Эдику расхотелось пива. Сам не понимая почему, он начал злиться.
– Ты чё, Рафа? В этом гадюшнике поминки по Леннону справлять? Тогда наши, когда мы сдохнем, вообще в деревенском сортире устраивать?
Рафа остановился, посмотрел по сторонам и смущённо предложил:
– Давай в «Вечерние Огни» пойдём. На кабак то всё равно денег не хватит.
– А там лучше, да?
Рафа молча пожал плечами. Эдик закурил. Злость накатывала на него новой волной и он ничего не мог с этим поделать. Но тут он неожиданно понял почему злился.
– Блядь, что за город, а? Что за страна? Ведь с ним целая эпоха ушла, наше детство, наши мечты ушли. Вернее не ушли – их убили. И убили не вчера, а гораздо раньше! Потому что у нас «совок» и всем похер! Как с Высоцким в газете «рамку» шлёпнут – и всё. Типа, харэ. А может и этого не будет. Вон, Бонэм со Скоттом померли – вообще тишина была.
– Так по телеку же в «Новостях» сказали, – Рафа кивнул на Салыча.
– Ага, сказали! Только потому что застрелили сказали! Мол, смотрите, вот как там опасно жить!
– Так, а что надо-то? – непонимающе захлопал глазами Салыч.
– Как что? Мы должны выразить траур по поводу смерти Леннона!
– Это как это «выразить траур»?
– А чтобы все поняли, что его смерть всех нас касается! Каждого!
В этот момент плёнка в кассетнике закончилась и наступила тишина. Кто-то из студентов за соседним столиком, проникшись пламенным призывом Эдика, ударил кулаком по столу:
– Правильно! Сколько народу из наших кумиров померло? Сколько групп распалось и уже вряд ли когда соберутся? А их как не пускали к нам – так и не пускают! Всё Ротарами, Пугачёвыми и Лещенками нас пичкают! А по праздникам Дина Рида гоняют! Или какими-нибудь поляками, венграми. Задолбали, бля!
– Ладно бы только ими! – поддержал его Эдик, – Нам то здесь ещё Назифу Кадырову и Ильфака Смакова подсовывают!
Салыч почесал затылок.
– Выражать – так выражать. Ну, в смысле, траур, – сказал он и протёр стол рукавом куртки. Затем достал из-под стола тубус, открыл его и вытащил большой лист ватмана. Развернув ватман, он прижал его края пустыми пивными кружками, чтобы лист не сворачивался.
– На хорошее дело не жалко. В «Знании» для начерталки сразу после занятий купил. Как в воду глядел. Плакат будем делать.

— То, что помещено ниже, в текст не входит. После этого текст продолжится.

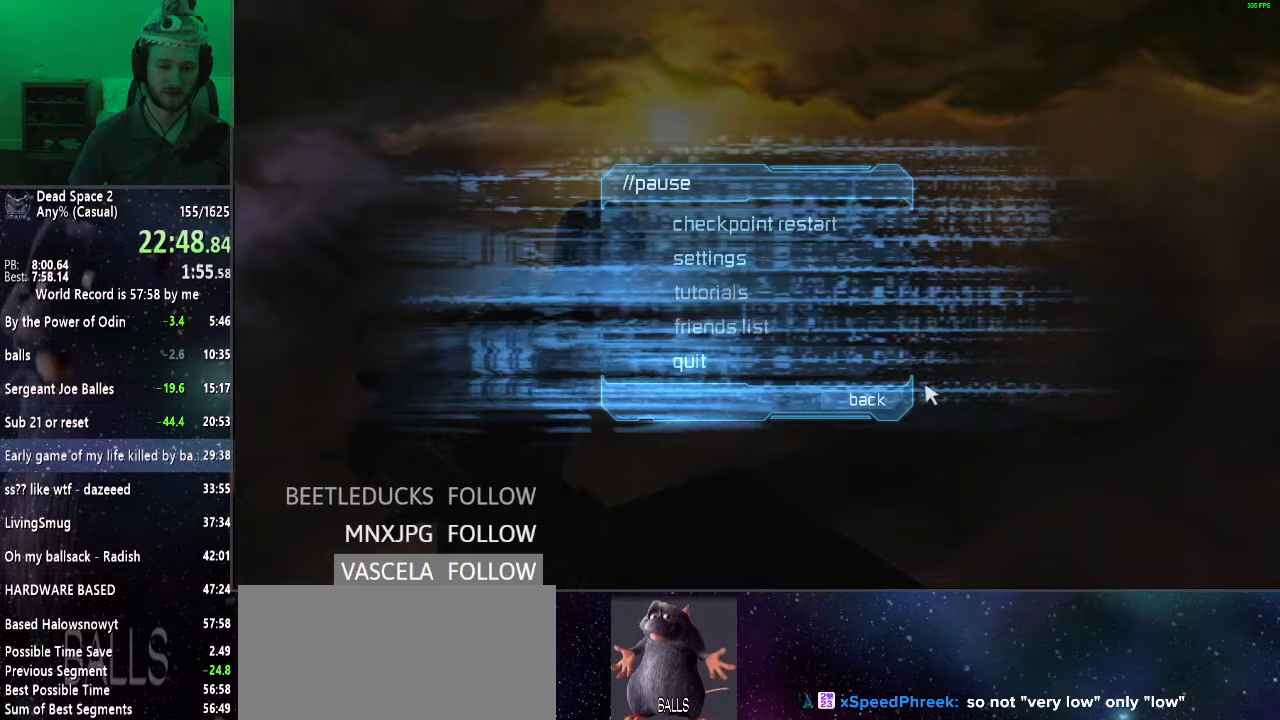
{"keys": [], "mouse": [], "events": []}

Эдик окинул взглядом собравшихся. Все молчали и смотрели на него. Он почувствовал себя вожаком.
– С худграфа кто есть? – спросил Эдик.
Парень, которому так сильно не нравилось засилье советской эстрады, допил пиво, тыльной стороной ладони вытер губы и сказал:
– Не обязательно с худграфа. Я рисую нормально.
Те, кто заходил в пивную видели, что почти все посетители собрались вокруг одного стола и молча наблюдали за молодым человеком, который сосредоточенно заштриховывал написанные на листе ватмана крупные буквы. Некоторые брали на стойке пиво и подходили поближе к этому столу. Узнав, что происходит, они выражали своё согласие поддержать акцию «выражения траура» по поводу гибели экс-битла.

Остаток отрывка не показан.